Il Canaiolo Nero
Pensando alla Toscana vinicola, il primo protagonista che viene subito in mente non è altro che lui: il Sangiovese. Quando non viene lasciato da solo a brillare sul podio, nella sua espressione più alta, vinificato in purezza, viene spesso accompagnato dai suoi "cugini" vitigni autoctoni, storicamente presenti in Toscana e nell'area del Chianti in particolare, che, a seconda dei casi, zone, climi, lo "addomesticano", lo valorizzano, lo esaltano, lo abbracciano. Uno di questi è il Canaiolo nero, anche conosciuto semplicemente come Canaiolo che, oltre al ruolo di complementare, si sta ormai facendo strada da solo, trovando una propria identità, sempre più definita.
Oggi viene coltivato in tutto il centro Italia ed è conosciuto con diversi nomi: Caccione Nero, Uva dei cani, Uva merla e Tindiloro.
Si legge, dalla penna di Fabio Giavedoni (Slow Wine):
"Il suo particolare nome pare derivare dal fatto che il periodo dell’invaiatura cade nei dies caniculares – i giorni canicolari (24 luglio-24 agosto) – oppure dal caratteristico sapore amarognolo dell’uva e del vino che potrebbe ricordare la rosa canina".

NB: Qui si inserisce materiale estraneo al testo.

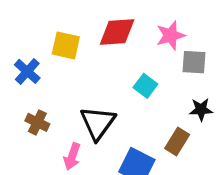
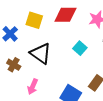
black triangle: (98, 123) -> (41, 53), moved, turned -35

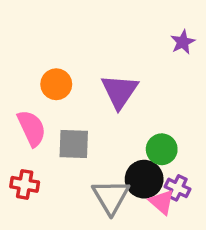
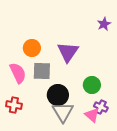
gray square: (74, 144) -> (42, 71), moved
black circle: (144, 179) -> (58, 95), moved

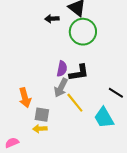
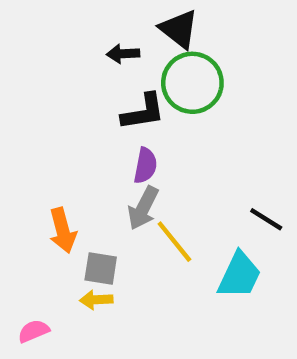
black L-shape: (79, 73) -> (143, 112), moved
cyan trapezoid: (104, 118) -> (239, 275), turned -125

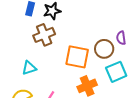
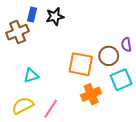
brown cross: (44, 35) -> (18, 32), moved

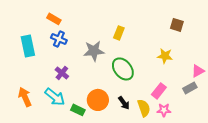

Se ne sente già parlare agli inizi del XIV secolo nel “Trattato dell’Agricoltura” di Pier de Crescenzi, appellandolo come “Canajuola”, definendolo una “bellissima uva e da serbare”. Insieme al Sangiovese e alla Malvasia, il Canaiolo andava a comporre la ricetta originale del Chianti Classico codificata nel 1872 dal Barone Bettino Ricasoli, nella misura di sette parti di Sangiovese, due di Cannaiolo, una di Malvasia.
Il particolare sapore dolciastro-acidulo si fa apprazzare anche per l'impiegno nel "governo all'uso toscano", aggiungendo al vino dell'ultima vendemmia, nel mese di dicembre, del mosto ottenuto dalla piagiature delle uve fatte appassire su stuoie o graticci o lasciandole sovramaturare sulla pianta.

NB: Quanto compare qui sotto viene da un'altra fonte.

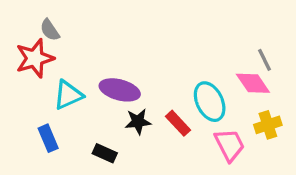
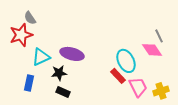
black star: (138, 122) -> (59, 73), moved
red rectangle: (178, 123) -> (118, 76), moved
yellow cross: (268, 125) -> (161, 91), moved
blue rectangle: (48, 138) -> (29, 83), turned 35

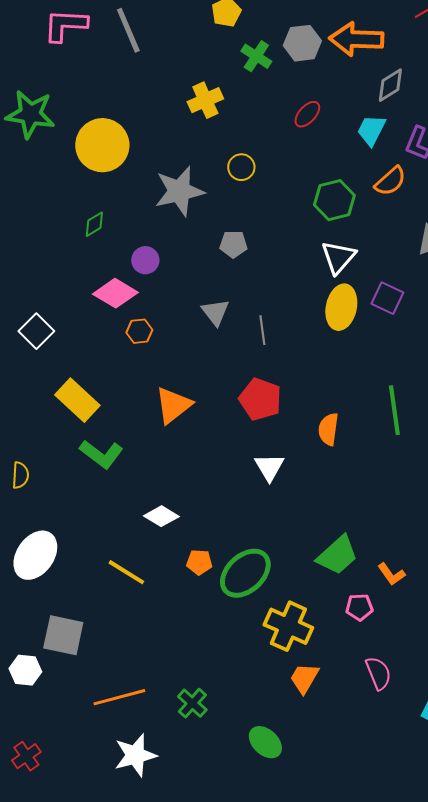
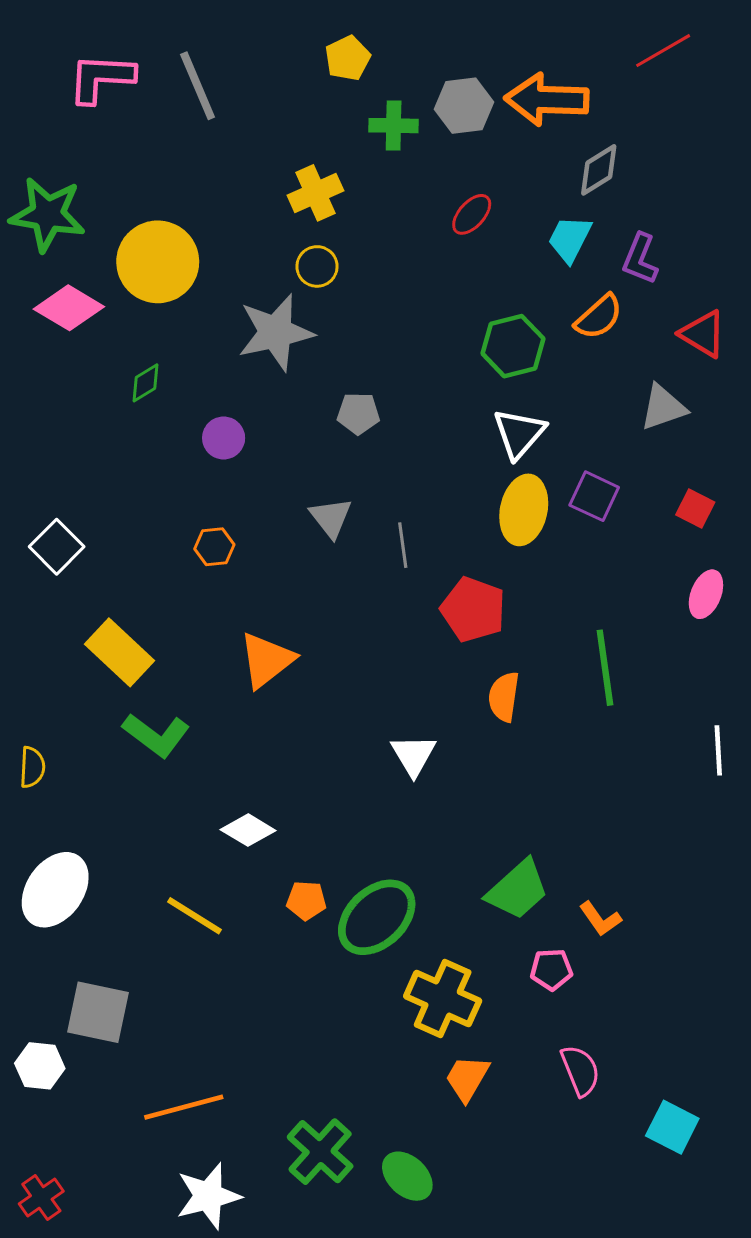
green cross: (256, 56) -> (394, 126), turned -32
yellow circle: (241, 167) -> (317, 266), moved
pink diamond: (115, 293) -> (69, 308), moved
red pentagon: (260, 399) -> (473, 609), moved
green cross: (192, 703) -> (320, 1152), moved, size x1.4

Questo vitigno dall'animo delicato ha raccolto e raccoglie tutt'oggi consensi, grazie anche alle differenti espressioni in vini IGT Toscana, molto presenti nelle produzioni delle aziende del Consorzio Chianti Colli Fiorentini. La sua espressione gentile - attenzione, non banale - si fa apprezzare dai più ed è sicuramente un varietale da tenere sotto osservazione nel prossimo futuro. Le realtà toscane del Chianti fiorentino stanno lavorando davvero bene per valorizzarne le caratteristiche e ne sono dimostrazione sia la versione secca che quella passita. La prima esprime bellissimi corredi aromatici di frutti freschi e spezie aggraziate, confermate da sorsi pieni e succosi.
La versione passita è qualcosa che accontenta tutti i palati: al suo primo assaggio qualcuno racconta di esser stato trasportato indietro nel tempo, a una piccola bottega in Oltrarno (quartiere storico della riva sinistra dell'Arno, diametralmente opposto al centro storico), un'isola felice di bambino dove si andavano a scegliere le "chicche", i dolciumi che si chiedevano in dono alla Befana (auspicando di evitare il carbone!). Quel manto di zucchero lieve e confettura che avvolge il naso è lo stesso che si percepiva varcando la porta a vetri di quel negozietto: un tuffo dentro una nuvola dolce. Il suono del campanello che sentivi entrando in quell'emporio è un rimando nostalgico ma ben definito di dolcezza, data dal frutto scuro cremoso, che ti culla e mai ti stanca. Quella suadenza al palato che va a braccetto con tanti dessert della tradizione fiorentina e non solo. Delicatamente dolce, dal sorso fresco e appagante da farsi apprezzare anche da solo, in completo relax.
Ne è un esempio il Dama Rosa Canaiolo Passito Toscana IGT 2018 dell'azienda La Querce:
100% Canaiolo- l'uva appassita sulla pianta viene diraspata e pigiata in maniera soffice, pressata dopo una notte a contatto con le bucce. Matura per circa 16 mesi in barriques di legno francese di media tostatura di 2^ passaggio, cui segue un affinamento in bottiglia di almeno 6 mesi. Frutti di bosco in confettura, accenni di zucchero a velo, agrumi canditi e finale leggermente balsamico. Una vera coccola.